The last piece of the trilogy is the heart, which holds the core of memories, allowing things to connect to you, whether it’s lovers or friends or foe. It both warms and warns an animal, affecting the behavior.

Yeah, fine… but what does this have to do with art? Art is the ability to make our own personal environment interactive, mutual. It’s our attempt to reach out and connect proactively to the Other. To any Other.

Whether it’s the girl you want to woo, the other band of humans (or Neanderthals or Denivosans or Norwegians), that head of cattle, or that pack of wolves, it’s art that gets you there.

Art is the cauldron within which body, heart and mind cook and combine to produce a healthy human. We produce Art to interact with the world around us and you can look at the world around us to see where our current art is targeted.

Where are all the Artists?

You want to know where all the non-starving artists are? In marketing. Graphic design. In advertising. Legal writing. In tech writing. By convincing you that there is no world out there, save the one we make, in which there are things you can consume, manufacture or trash. The primary art of this culture, and it’s been this way for a long time but not forever, is mirrors and obfuscation.

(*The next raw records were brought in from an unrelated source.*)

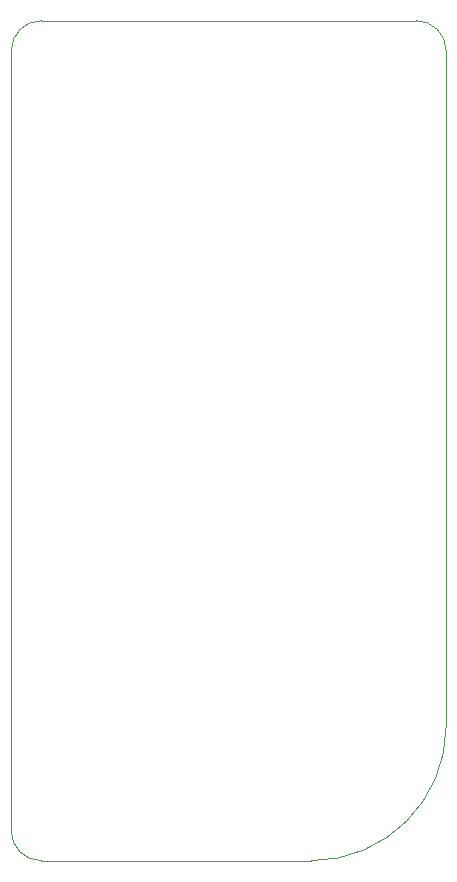
<source format=gbr>
%TF.GenerationSoftware,KiCad,Pcbnew,(5.1.9)-1*%
%TF.CreationDate,2021-01-02T17:40:18-05:00*%
%TF.ProjectId,dsPIC33-schematic,64735049-4333-4332-9d73-6368656d6174,rev?*%
%TF.SameCoordinates,Original*%
%TF.FileFunction,Profile,NP*%
%FSLAX46Y46*%
G04 Gerber Fmt 4.6, Leading zero omitted, Abs format (unit mm)*
G04 Created by KiCad (PCBNEW (5.1.9)-1) date 2021-01-02 17:40:18*
%MOMM*%
%LPD*%
G01*
G04 APERTURE LIST*
%TA.AperFunction,Profile*%
%ADD10C,0.050000*%
%TD*%
G04 APERTURE END LIST*
D10*
X149860000Y-134620000D02*
G75*
G03*
X161290000Y-123190000I0J11430000D01*
G01*
X124460000Y-132080000D02*
G75*
G03*
X127000000Y-134620000I2540000J0D01*
G01*
X127000000Y-63500000D02*
G75*
G03*
X124460000Y-66040000I0J-2540000D01*
G01*
X161290000Y-66040000D02*
G75*
G03*
X158750000Y-63500000I-2540000J0D01*
G01*
X161290000Y-66040000D02*
X161290000Y-123190000D01*
X127000000Y-63500000D02*
X158750000Y-63500000D01*
X124460000Y-132080000D02*
X124460000Y-66040000D01*
X127000000Y-134620000D02*
X149860000Y-134620000D01*
M02*

</source>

This places creative art in the service of rebellion. Sometimes it’s productive; sometimes it’s futile. But like all the revolutions, the folks in charge / the folks invested in the system will consider it childish. They will ridicule it, even as they buy little bits and pieces of it to consume. They will let talent starve to prove how ‘unrealistic’ their talent is.

That’s why, at my core, I applaud anyone who takes up the pen or the brush or the camera or the instrument and completes something. Even attempting is worthwhile. It’s been in our blood for so long, it’s ingrained in us and for good reason. And it is the best way to reclaim our selves from a society that threatens to devour us.